Таким образом, именно задержка наружного проявления является отличительным симптомом художественной эмоции при сохранении ее необычайной силы. Мы могли бы показать, что искусство есть центральная эмоция или эмоция, разрешающаяся преимущественно в коре головного мозга. Эмоции искусства суть умные эмоции. Вместо того чтобы проявиться в сжимании кулаков и в дрожи, они разрешаются преимущественно в образах фантазии. Дидро совершенно прав, когда говорит, что актер плачет настоящими слезами, но слезы его текут из мозга, и этим он выражает самую сущность художественной реакции как таковой. Однако с нахождением этого проблема остается еще далеко не решенной, потому что подобное же центральное разрешение мы можем представить себе и под протеканием обыкновенного чувства. Следовательно, в одном найденном признаке мы не можем видеть специфического отличия эстетической эмоции.

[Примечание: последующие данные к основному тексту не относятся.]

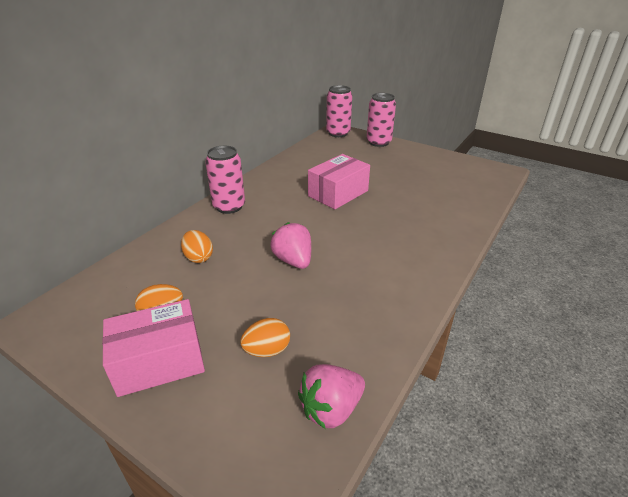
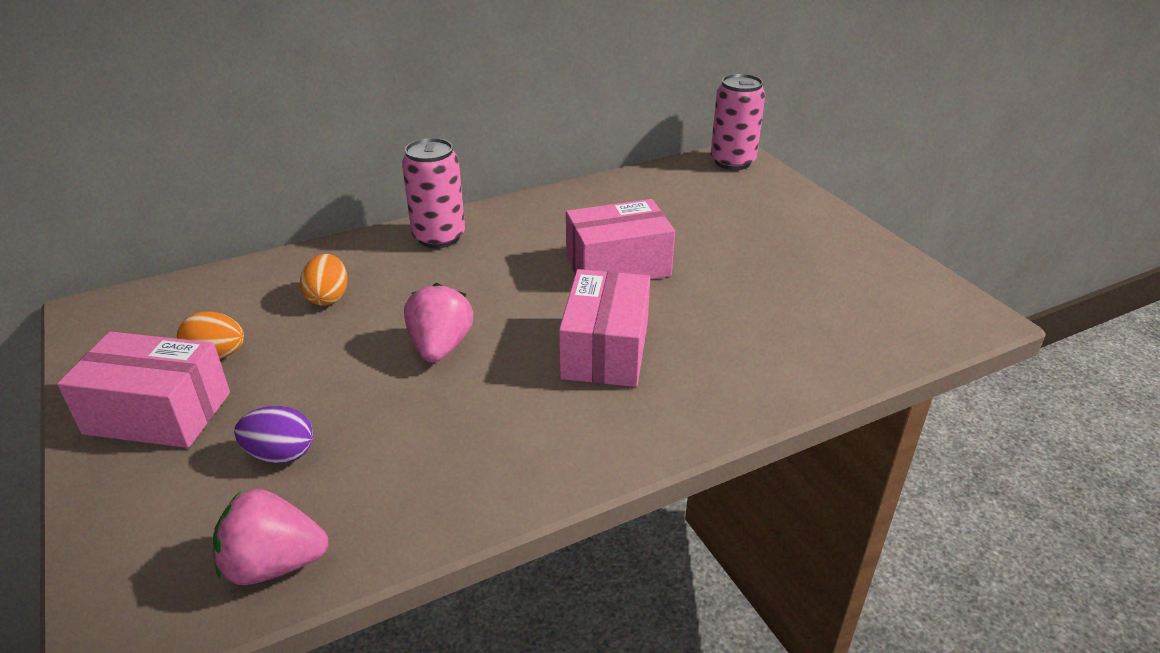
camera: 30 degrees right, 0 degrees up
(267, 350) = (281, 454): orange egg -> purple egg
(376, 233) = (605, 350): none -> pink box
(378, 142) = (787, 196): pink can -> none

Пойдем дальше. Мы легко натолкнемся на обычное утверждение психологов, что существуют смешанные чувствования, и хотя некоторые авторы, как, например, Титченер, склонны отрицать существование таких смешанных эмоций, однако исследователи искусства указывают всегда на то, что искусство имеет дело именно со смешанными чувствами, эмоция вообще имеет некоторый общеорганический характер, недаром многие исследователи видели в ней внутриорганическую реакцию, в которой выражается как бы согласие или несогласие нашего организма с реакцией отправления отдельного органа. В эмоции как бы проявляется настоящая солидарность нашего организма. Очень хорошо это выражает Титченер, когда говорит: «Когда Отелло суров с Дездемоной, она извиняет его тем, что он расстроен государственными делами». «Если обжечь себе палец, – говорит она, – то это чувство боли передается и другим нашим здоровым членам» (103, с. 198). Здесь эмоция открывается именно как общеорганическая реакция и как отзыв всего организма на события, происходящие в отдельном органе. И отсюда понятно, что при таком общеорганическом характере эмоции искусство, которое не отталкивает, но привлекает нас к себе и все же заключает неприятное чувство, должно непременно иметь дело со смешанными чувствами. Мюллер-Фрейенфельс приводит в подтверждение этого мнение Сократа, переданное Платоном, о том, что задачей одного и того же человека должно быть писать комедии и трагедии (154, S. 203), настолько противоположность чувств кажется ему необходимо присущей эстетическому впечатлению. В своем анализе трагического чувства он прямо указывает на двойственность как на его основу и показывает, что трагическое есть невозможная проблема, если ставить ее объективно, без психологического обоснования, именно потому, что основой трагического является двойственность подавленности и возбуждения (154, S. 227). Несмотря на угнетающий характер трагического впечатления, «в своем целом трагическое впечатление представляет один из самых высоких подъемов, на которые способна человеческая природа, потому что через духовное преодоление глубочайшей боли возникает чувство триумфа, не имеющее себе равного» (154, S. 229).